Section of the hindfoot

The sinus tarsi, also known as the talocalcaneal sulcus, is a cylindrical canal in the hindfoot. It has a complex anatomy, with five ligamentous structures and a pad of adipose tissue (fat). The tarsal canal opens up into the sinus tarsi, however, the tarsal canal is a distinct structure.

== Structure ==
The sinus tarsi located in the hindfoot, it is contained by the calcaneus, talus, talocalcaneonavicular joint, and the bottom of the subtalar joint. There are five ligamentous structures present inside it: the intermediate, medial, and lateral roots of the inferior extensor retinaculum; the cervical ligament, and the interosseous talocalcaneal ligament. There is also a pad of adipose tissue. The tarsal canal also opens up into the sinus tarsi.

== Physiology ==
The sinus tarsi helps stabilize the ankle, as the cervical ligament limits inversion of the (turning in) and the interosseous talocalcaneal ligament limits eversion (turning out).

== Clinical significance ==
Prior to the discovery of sinus tarsi syndrome, the sinus tarsi was not well studied and was seen as irrelevant.

=== Sinus tarsi syndrome ===
Sinus tarsi syndrome is a clinical disorder of pain and tenderness in the sinus tarsi.

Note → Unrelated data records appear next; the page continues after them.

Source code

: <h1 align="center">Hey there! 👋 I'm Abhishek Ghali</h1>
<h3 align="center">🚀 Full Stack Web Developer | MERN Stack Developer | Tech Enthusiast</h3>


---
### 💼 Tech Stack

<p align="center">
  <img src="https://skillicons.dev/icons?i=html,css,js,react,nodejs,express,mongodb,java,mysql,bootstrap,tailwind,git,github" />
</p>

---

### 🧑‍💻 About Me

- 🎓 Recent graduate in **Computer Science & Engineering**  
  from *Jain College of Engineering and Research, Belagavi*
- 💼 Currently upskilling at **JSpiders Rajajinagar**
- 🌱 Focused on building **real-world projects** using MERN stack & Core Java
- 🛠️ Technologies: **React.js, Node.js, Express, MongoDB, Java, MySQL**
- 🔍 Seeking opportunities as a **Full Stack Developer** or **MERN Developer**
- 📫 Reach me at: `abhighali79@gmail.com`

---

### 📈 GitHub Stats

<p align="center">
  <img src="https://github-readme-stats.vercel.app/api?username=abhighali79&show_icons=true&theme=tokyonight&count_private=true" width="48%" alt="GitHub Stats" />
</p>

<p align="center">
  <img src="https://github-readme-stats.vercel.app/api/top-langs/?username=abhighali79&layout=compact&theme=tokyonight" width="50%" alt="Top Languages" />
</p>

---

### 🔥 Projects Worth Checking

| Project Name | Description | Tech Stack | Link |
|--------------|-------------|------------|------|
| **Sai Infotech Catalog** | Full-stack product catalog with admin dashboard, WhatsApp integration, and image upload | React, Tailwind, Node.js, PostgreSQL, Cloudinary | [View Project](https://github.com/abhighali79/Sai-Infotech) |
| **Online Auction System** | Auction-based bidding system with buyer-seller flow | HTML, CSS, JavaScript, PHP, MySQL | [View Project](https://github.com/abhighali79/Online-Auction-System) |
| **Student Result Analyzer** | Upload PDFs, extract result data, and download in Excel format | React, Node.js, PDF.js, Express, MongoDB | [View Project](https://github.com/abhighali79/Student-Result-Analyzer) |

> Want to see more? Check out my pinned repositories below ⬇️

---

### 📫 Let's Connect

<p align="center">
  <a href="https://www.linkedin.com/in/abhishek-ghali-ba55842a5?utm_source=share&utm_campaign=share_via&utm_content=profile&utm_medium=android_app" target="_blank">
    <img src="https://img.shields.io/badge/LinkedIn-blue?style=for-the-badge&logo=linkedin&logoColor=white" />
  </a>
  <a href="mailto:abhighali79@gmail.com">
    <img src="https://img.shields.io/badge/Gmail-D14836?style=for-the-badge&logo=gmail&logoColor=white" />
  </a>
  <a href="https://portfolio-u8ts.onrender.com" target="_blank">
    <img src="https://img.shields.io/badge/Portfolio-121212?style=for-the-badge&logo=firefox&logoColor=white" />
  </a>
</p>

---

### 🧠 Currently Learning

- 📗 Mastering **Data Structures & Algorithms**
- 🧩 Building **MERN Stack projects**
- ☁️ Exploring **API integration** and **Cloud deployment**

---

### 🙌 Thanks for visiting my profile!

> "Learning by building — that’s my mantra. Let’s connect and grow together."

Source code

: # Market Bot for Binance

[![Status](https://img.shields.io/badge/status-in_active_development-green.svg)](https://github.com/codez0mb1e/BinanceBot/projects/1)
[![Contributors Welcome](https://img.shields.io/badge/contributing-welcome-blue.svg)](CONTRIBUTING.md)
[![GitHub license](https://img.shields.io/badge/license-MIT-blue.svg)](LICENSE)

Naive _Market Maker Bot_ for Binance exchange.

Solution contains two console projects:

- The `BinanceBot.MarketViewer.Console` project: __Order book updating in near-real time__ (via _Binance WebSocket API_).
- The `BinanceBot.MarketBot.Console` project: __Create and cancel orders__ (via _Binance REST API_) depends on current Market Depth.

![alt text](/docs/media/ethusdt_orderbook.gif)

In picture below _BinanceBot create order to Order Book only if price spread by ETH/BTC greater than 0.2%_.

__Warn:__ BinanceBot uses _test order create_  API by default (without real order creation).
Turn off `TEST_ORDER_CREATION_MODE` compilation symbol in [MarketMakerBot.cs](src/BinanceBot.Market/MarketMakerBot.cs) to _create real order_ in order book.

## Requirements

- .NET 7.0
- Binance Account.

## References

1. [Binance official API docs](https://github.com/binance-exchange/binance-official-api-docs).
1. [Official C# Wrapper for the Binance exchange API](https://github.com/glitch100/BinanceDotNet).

This disorder can have a variety of causes; however, the most common is an inversion ankle sprain.

=== Surgery access ===
In recent years, approaching a displaced intra-articular calcaneus fracture via the sinus tarsi during surgery has been found to be more efficient in reconstructing the bone and less invasive, preserving soft tissue around the bone.